▸ **Petunjuk Pengerjaan**
1) Menurut teks tentang pernyataan Menteri Agama, program apa yang diusung Menag dalam konteks tersebut?
2) Cetak ulang bagian teks tentang pernyataan Menteri Agama, mulai dari "Ungkapan Menag tersebut" dan berakhir pada "looking di masjid.".

▸ **Teks Bacaan**
Dalam sepekan ini, pewartaan kita ramai memperbincangkan Menteri Agama (Menag) Fachrul Razi yang mengatakan, strategi radikal masuk ke lingkungan ASN dan masyarakat melalui agen radikalisme, yang merupakan pemuda hafal Al-Qur’an (hafiz) hingga berparas menarik (good looking).

Dalam konteks ini, Menag mengusung program sertifikasi penceramah yang tentu akan melibatkan Mejelis Ulama Indonesia (MUI) dan sejumlah organisasi kemasyarakatan (Ormas) Islam. Menag memastikan program tersebut dilakukan secara kolaboratif, dilansir dari detik.com.

Ungkapan Menag tersebut tentunya menuai kontroversi. Pasalnya, secara sepintas, pernyataan Menag tersirat bahasa “tuduhan” terhadap hafiz yang good looking adalah agen radikalisme. Tak ayal apabila beberapa kalangan buka suara, termasuk Prof. Abdul Mu’ti yang baru dikukuhkan sebagai Guru Besar UIN Sunan Kalijaga pada 2 September kemarin, dengan bahasa yang agak lunak mengatakan (2020), jangan ada yang suudzon kepada yang tampil good looking di masjid.

▸ **Data yang Diberikan**

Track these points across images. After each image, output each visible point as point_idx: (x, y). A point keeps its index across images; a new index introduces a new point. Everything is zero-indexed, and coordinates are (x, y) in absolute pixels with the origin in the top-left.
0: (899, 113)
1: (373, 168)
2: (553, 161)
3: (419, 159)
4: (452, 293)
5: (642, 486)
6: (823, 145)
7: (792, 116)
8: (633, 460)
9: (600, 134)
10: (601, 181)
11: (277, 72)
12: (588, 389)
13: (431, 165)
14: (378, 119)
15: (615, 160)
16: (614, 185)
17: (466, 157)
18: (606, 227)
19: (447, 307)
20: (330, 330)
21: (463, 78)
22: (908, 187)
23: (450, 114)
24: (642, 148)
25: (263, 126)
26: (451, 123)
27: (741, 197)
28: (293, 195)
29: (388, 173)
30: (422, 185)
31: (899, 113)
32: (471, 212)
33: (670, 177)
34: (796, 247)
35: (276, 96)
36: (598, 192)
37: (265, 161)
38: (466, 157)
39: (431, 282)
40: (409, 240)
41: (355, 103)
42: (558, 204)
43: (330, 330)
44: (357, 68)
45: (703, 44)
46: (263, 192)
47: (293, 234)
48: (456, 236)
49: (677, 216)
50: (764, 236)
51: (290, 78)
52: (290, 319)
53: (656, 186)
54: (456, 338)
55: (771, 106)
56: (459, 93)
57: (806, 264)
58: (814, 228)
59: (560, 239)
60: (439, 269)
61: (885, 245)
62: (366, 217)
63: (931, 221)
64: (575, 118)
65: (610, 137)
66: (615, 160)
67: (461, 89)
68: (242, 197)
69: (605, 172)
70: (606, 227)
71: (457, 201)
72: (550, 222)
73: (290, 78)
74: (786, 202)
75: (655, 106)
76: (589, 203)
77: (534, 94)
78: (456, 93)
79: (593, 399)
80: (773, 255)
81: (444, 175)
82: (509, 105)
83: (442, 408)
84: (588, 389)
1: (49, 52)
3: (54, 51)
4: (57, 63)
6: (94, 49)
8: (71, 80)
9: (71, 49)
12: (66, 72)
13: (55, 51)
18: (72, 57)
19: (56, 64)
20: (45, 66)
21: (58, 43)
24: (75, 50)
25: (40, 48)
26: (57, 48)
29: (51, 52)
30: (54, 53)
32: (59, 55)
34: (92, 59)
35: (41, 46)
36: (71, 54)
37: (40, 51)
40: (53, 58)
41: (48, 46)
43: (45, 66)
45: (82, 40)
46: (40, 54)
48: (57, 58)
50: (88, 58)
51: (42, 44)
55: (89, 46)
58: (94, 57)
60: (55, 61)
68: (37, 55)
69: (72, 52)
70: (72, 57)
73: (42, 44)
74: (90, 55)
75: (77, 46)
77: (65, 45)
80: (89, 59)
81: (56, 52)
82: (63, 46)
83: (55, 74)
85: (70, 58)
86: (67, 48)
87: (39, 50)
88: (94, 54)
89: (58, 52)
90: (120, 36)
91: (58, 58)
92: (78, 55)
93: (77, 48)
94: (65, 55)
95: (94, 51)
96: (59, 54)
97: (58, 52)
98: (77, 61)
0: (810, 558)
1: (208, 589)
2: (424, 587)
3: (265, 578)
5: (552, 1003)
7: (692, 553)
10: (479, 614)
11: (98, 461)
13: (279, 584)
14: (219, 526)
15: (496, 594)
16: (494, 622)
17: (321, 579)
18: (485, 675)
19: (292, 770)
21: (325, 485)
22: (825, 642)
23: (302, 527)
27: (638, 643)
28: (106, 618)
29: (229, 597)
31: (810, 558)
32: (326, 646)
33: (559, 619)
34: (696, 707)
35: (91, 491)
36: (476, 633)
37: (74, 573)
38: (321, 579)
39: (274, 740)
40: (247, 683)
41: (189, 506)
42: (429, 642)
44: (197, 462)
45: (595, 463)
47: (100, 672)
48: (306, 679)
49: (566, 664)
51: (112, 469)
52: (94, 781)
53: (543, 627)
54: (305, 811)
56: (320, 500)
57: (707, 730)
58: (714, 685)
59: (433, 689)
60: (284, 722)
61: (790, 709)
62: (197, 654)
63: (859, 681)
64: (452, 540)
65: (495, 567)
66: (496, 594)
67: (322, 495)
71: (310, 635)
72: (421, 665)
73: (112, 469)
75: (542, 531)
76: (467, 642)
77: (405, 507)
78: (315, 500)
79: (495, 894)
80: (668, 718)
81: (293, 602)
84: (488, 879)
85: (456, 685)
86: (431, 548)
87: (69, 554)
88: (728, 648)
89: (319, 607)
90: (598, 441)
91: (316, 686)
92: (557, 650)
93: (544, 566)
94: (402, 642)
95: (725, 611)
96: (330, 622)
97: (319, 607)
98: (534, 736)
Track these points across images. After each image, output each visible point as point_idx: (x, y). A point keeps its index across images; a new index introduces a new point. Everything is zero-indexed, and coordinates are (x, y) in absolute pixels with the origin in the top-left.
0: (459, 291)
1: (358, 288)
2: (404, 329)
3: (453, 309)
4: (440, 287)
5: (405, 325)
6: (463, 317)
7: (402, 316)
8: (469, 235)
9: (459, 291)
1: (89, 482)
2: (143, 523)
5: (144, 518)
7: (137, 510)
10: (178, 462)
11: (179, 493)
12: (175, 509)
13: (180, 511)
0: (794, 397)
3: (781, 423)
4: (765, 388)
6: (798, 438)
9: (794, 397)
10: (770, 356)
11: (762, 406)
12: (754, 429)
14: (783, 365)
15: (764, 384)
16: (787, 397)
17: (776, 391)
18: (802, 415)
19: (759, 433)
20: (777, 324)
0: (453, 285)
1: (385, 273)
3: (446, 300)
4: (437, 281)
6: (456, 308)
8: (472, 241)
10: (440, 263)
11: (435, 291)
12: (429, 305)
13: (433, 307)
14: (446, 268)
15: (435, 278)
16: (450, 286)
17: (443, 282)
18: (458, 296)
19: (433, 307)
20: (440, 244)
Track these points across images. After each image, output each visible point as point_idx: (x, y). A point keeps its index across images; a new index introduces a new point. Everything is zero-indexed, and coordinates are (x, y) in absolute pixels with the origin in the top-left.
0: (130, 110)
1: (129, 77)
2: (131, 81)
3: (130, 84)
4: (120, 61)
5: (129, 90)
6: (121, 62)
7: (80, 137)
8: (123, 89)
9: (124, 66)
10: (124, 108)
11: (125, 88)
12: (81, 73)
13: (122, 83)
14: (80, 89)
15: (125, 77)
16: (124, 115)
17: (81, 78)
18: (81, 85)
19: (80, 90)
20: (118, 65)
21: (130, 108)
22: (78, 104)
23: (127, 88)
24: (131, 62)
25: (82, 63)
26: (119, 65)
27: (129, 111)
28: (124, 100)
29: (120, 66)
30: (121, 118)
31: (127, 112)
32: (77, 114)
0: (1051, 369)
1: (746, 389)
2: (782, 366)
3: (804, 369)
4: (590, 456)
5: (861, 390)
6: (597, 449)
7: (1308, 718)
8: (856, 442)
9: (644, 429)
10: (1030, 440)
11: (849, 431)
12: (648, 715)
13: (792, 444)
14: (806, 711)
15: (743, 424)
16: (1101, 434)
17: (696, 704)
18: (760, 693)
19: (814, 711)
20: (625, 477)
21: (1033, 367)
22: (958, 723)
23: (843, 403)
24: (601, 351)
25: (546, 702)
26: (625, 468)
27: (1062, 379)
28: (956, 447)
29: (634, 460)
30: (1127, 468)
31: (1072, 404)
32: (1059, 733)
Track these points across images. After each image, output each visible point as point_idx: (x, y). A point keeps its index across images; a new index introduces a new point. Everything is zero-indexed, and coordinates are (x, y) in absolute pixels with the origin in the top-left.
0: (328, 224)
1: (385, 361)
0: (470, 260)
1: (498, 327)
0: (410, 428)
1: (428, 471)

▸ **Kunci Jawaban**
1) Program sertifikasi penceramah.

2)
Ungkapan Menag tersebut tentunya menuai kontroversi. Pasalnya, secara sepintas, pernyataan Menag tersirat bahasa “tuduhan” terhadap hafiz yang good looking adalah agen radikalisme. Tak ayal apabila beberapa kalangan buka suara, termasuk Prof. Abdul Mu’ti yang baru dikukuhkan sebagai Guru Besar UIN Sunan Kalijaga pada 2 September kemarin, dengan bahasa yang agak lunak mengatakan (2020), jangan ada yang suudzon kepada yang tampil good looking di masjid.